Aim of the task »
The material below has pictures in it. Set down only the lines from the line containing "AKURATE KONTROL pre-amplifier" through the line containing "Benchmark | |", word for word, and leave the pictures behind.

Excerpted records »
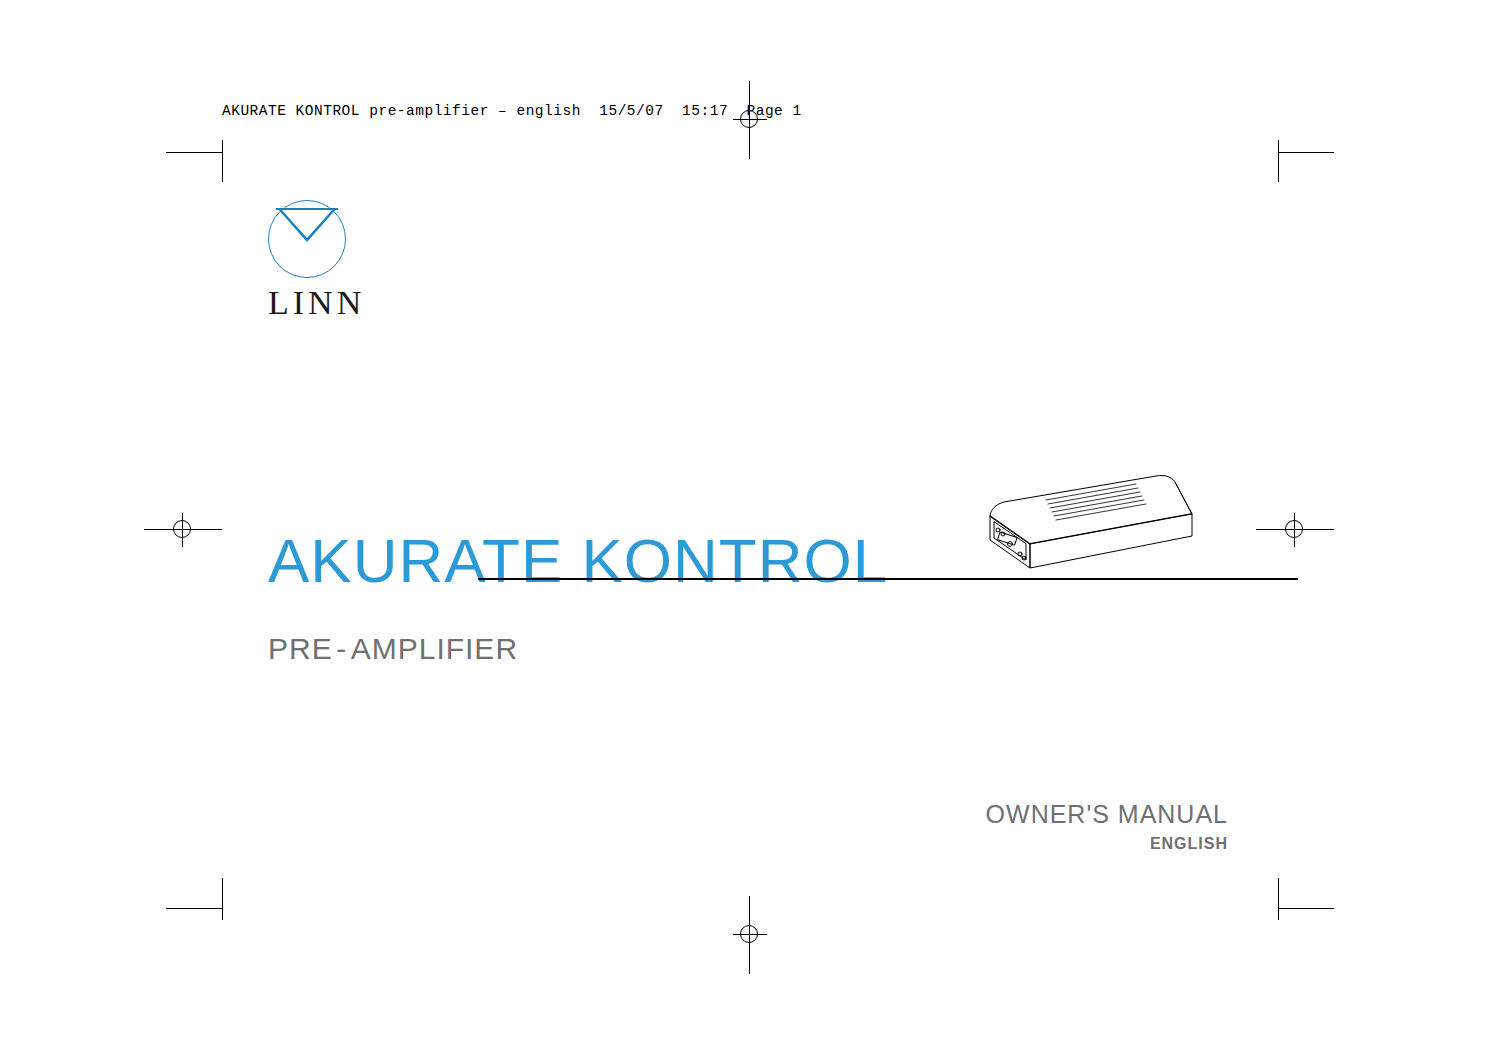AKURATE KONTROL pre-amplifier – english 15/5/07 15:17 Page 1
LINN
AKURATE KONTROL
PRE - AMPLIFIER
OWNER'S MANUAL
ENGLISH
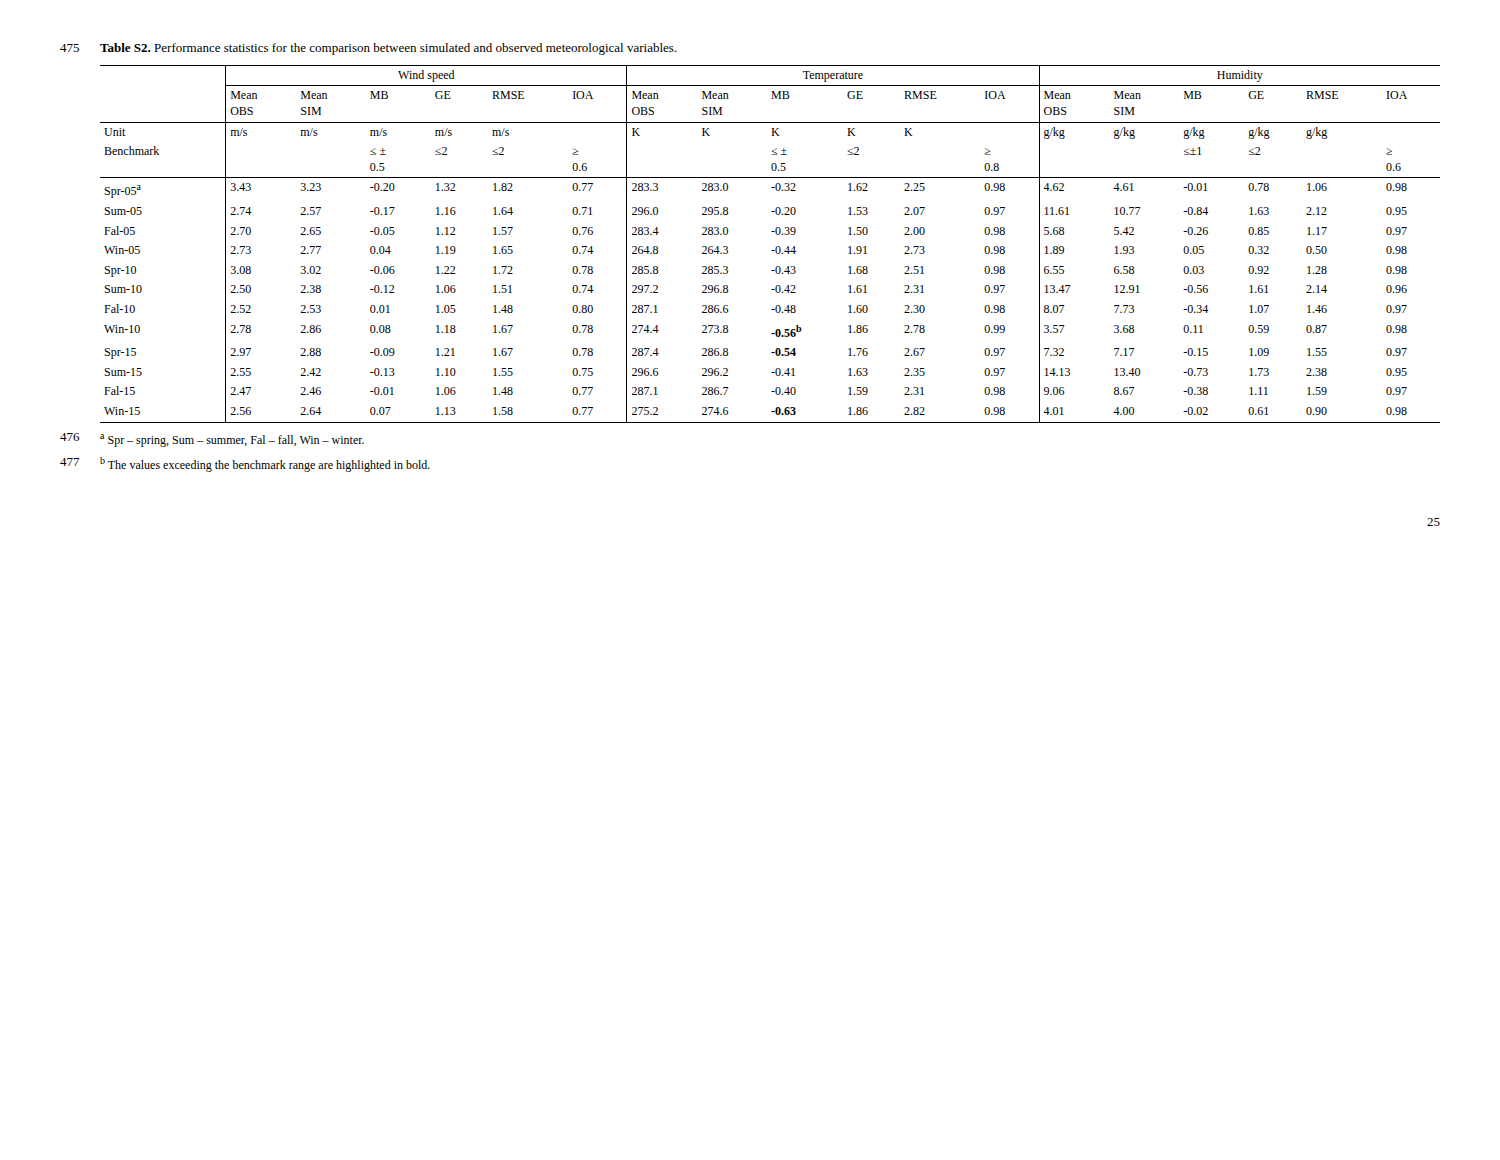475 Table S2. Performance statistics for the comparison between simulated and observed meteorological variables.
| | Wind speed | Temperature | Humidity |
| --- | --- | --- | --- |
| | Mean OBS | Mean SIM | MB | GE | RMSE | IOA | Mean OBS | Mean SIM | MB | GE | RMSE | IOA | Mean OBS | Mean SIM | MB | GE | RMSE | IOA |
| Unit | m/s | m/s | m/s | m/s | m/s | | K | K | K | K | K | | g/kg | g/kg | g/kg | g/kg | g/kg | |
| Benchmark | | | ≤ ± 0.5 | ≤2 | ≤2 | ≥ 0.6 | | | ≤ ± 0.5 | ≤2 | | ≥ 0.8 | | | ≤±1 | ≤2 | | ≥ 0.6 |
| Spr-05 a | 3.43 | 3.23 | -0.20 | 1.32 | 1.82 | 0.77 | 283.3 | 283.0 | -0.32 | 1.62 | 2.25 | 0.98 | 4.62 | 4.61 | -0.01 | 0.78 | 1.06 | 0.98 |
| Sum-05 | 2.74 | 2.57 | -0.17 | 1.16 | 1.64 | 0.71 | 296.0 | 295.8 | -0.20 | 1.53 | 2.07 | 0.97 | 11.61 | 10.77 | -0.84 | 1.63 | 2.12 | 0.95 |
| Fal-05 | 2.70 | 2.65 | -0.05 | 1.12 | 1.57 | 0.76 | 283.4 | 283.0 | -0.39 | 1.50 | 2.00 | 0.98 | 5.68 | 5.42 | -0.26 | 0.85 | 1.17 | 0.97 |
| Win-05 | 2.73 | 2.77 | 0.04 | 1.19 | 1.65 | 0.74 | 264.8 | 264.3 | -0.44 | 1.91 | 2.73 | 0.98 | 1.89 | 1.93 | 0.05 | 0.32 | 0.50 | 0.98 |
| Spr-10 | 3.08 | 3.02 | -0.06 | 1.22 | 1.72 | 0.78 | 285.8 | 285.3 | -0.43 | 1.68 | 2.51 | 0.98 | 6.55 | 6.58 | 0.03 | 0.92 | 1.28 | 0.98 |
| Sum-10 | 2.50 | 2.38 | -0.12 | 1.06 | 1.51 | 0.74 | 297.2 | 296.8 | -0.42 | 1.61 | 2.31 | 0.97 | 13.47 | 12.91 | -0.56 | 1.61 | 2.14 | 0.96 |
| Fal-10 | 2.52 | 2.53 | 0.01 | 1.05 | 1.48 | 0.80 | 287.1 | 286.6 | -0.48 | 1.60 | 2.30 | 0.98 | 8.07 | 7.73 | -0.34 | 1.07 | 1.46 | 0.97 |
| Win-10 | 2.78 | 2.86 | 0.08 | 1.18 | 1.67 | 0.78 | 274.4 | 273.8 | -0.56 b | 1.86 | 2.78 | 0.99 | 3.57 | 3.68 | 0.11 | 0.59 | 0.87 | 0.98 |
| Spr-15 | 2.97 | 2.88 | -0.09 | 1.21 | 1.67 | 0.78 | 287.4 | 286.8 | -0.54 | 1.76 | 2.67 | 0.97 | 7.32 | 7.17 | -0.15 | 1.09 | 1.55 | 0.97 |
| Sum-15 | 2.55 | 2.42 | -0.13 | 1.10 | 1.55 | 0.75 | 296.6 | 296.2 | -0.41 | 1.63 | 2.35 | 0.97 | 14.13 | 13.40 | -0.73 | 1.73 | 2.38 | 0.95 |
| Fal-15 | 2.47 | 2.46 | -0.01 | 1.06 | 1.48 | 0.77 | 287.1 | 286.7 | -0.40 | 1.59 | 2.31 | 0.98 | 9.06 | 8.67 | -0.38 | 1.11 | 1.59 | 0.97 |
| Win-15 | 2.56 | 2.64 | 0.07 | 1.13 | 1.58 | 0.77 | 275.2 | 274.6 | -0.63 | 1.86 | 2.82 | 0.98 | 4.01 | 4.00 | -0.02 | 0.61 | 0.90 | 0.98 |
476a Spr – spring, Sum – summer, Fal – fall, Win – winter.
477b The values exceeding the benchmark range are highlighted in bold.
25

==

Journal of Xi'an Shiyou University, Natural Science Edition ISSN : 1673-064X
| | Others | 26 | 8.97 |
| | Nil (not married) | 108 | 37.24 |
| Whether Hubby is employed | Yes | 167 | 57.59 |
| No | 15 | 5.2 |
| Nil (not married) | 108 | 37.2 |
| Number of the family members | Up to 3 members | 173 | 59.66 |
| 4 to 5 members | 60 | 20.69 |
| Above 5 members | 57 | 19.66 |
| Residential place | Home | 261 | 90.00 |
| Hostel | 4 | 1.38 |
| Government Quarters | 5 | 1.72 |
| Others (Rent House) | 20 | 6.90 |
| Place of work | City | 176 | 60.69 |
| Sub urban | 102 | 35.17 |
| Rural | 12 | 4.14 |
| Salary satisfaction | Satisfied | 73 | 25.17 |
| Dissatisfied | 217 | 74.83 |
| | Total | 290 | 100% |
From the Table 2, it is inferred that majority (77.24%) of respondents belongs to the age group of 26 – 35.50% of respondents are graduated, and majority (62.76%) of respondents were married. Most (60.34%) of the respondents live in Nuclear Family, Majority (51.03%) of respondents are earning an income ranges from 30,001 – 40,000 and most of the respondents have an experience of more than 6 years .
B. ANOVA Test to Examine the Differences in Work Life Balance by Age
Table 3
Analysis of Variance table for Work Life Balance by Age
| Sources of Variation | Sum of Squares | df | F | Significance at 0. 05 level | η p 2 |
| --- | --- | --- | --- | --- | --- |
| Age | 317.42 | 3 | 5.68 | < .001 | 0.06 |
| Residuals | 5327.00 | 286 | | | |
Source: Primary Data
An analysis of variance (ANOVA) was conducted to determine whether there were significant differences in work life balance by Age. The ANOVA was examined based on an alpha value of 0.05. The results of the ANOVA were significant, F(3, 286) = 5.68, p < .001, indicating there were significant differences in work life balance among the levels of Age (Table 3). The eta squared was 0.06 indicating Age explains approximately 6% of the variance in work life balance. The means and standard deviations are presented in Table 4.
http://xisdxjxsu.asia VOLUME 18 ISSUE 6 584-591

Response area »
AKURATE KONTROL pre-amplifier – english 15/5/07 15:17 Page 1
LINN
AKURATE KONTROL
PRE - AMPLIFIER
OWNER'S MANUAL
ENGLISH
475 Table S2. Performance statistics for the comparison between simulated and observed meteorological variables.
| | Wind speed | Temperature | Humidity |
| --- | --- | --- | --- |
| | Mean OBS | Mean SIM | MB | GE | RMSE | IOA | Mean OBS | Mean SIM | MB | GE | RMSE | IOA | Mean OBS | Mean SIM | MB | GE | RMSE | IOA |
| Unit | m/s | m/s | m/s | m/s | m/s | | K | K | K | K | K | | g/kg | g/kg | g/kg | g/kg | g/kg | |
| Benchmark | | | ≤ ± 0.5 | ≤2 | ≤2 | ≥ 0.6 | | | ≤ ± 0.5 | ≤2 | | ≥ 0.8 | | | ≤±1 | ≤2 | | ≥ 0.6 |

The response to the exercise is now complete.